(Stored items from a collection)
= Beginning of Section =

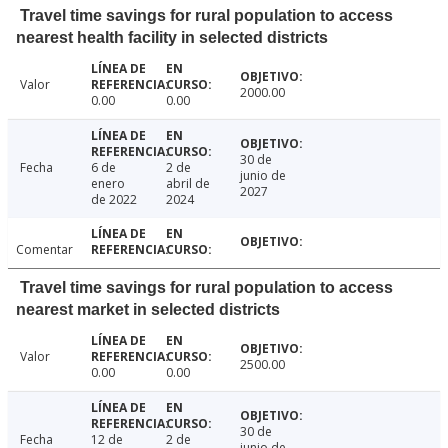
Travel time savings for rural population to access
nearest health facility in selected districts
Valor
2000.00
0.00
0.00
30 de
Fecha
6 de
2 de
junio de
enero
abril de
2027
de 2022
2024
Comentar
Travel time savings for rural population to access
nearest market in selected districts
Valor
2500.00
0.00
0.00
30 de
Fecha
12 de
2 de
junio de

= End of Section =

Could you output every record above exactly as written, leaving out the pictures?

Travel time savings for rural population to access
nearest health facility in selected districts
Valor
2000.00
0.00
0.00
30 de
Fecha
6 de
2 de
junio de
enero
abril de
2027
de 2022
2024
Comentar
Travel time savings for rural population to access
nearest market in selected districts
Valor
2500.00
0.00
0.00
30 de
Fecha
12 de
2 de
junio de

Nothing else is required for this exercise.